Lesetext
__________

Welchen Kühlungseffekt haben Grünflächen während Hitzewellen? Die im August 2025 veröffentlichte Studie „The cooling effect of urban green spaces as nature-based solutions for mitigating urban heat: insights from a decade-long systematic review“ zeigt, wie effektiv Urban Green Spaces (UGS) als Nature-Based Solutions (NBS) zur Minderung des Urban Heat Island (UHI) wirken. Basierend auf der Analyse von 84 wissenschaftlichen Studien der letzten zehn Jahre belegt die Untersuchung, dass gut geplante und gepflegte Grünflächen Temperaturen in Städten um bis zu 7 °C senken können. Diese Studie ist damit auch für Golfanlagen relevant, die sich in stadtnahen Gebieten befinden und aus den Ergebnissen wichtige Erkenntnisse für die Strukturierung ihrer Flächen ziehen können.
Ausgangslage: Der wachsende Urban Heat Island Effekt in Städten weltweit
Mit dem globalen Städtewachstum – schon heute leben über 56 % der Weltbevölkerung in urbanen Gebieten – nimmt die Hitzebelastung dramatisch zu. Versiegelte Flächen aus Asphalt und Beton speichern Wärme, blockieren Verdunstung und fördern die Erhitzung. Besonders in heißen und trockenen Klimazonen verschärfen Wasserknappheit und fehlende Vegetation das Problem. Die Folge: mehr Hitzetage, steigender Energieverbrauch für Klimaanlagen und wachsende Gesundheitsrisiken.

__________

Gegebene Daten
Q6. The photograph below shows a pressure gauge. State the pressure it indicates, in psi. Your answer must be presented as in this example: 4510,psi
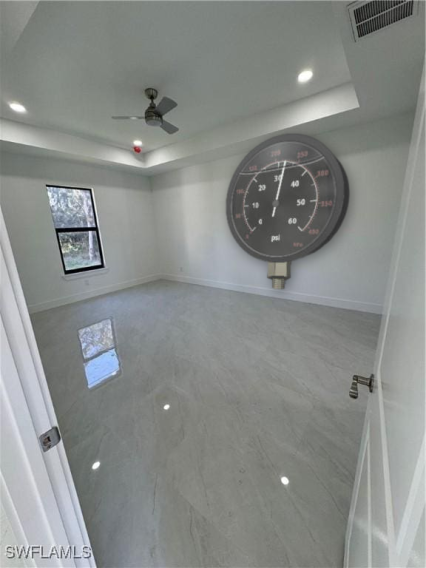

__________

Arbeitsaufträge
1. Nenne alle Abkürzungen im Lesetext zusammen mit den englischen Begriffen, für die sie stehen.
2. Fasse den Absatz im Lesetext, der mit „Mit dem globalen Städtewachstum“ beginnt, als kurze Stichpunktliste zusammen, ohne die wichtigsten Fakten wegzulassen.
3. Auf wie vielen wissenschaftlichen Studien beruht die Untersuchung, über die der Lesetext berichtet?

Lösungen
1.
- UGS – Urban Green Spaces
- NBS – Nature-Based Solutions
- UHI – Urban Heat Island

2.
- Städte wachsen weltweit, und über 56 % der Weltbevölkerung leben schon heute in urbanen Gebieten.
- Dadurch nimmt die Hitzebelastung dramatisch zu.
- Versiegelte Flächen aus Asphalt und Beton speichern Wärme, blockieren Verdunstung und fördern die Erhitzung.
- In heißen und trockenen Klimazonen verschärfen Wasserknappheit und fehlende Vegetation das Problem.
- Folgen: mehr Hitzetage, steigender Energieverbrauch für Klimaanlagen, wachsende Gesundheitsrisiken.

3. Auf 84 wissenschaftlichen Studien aus den letzten zehn Jahren.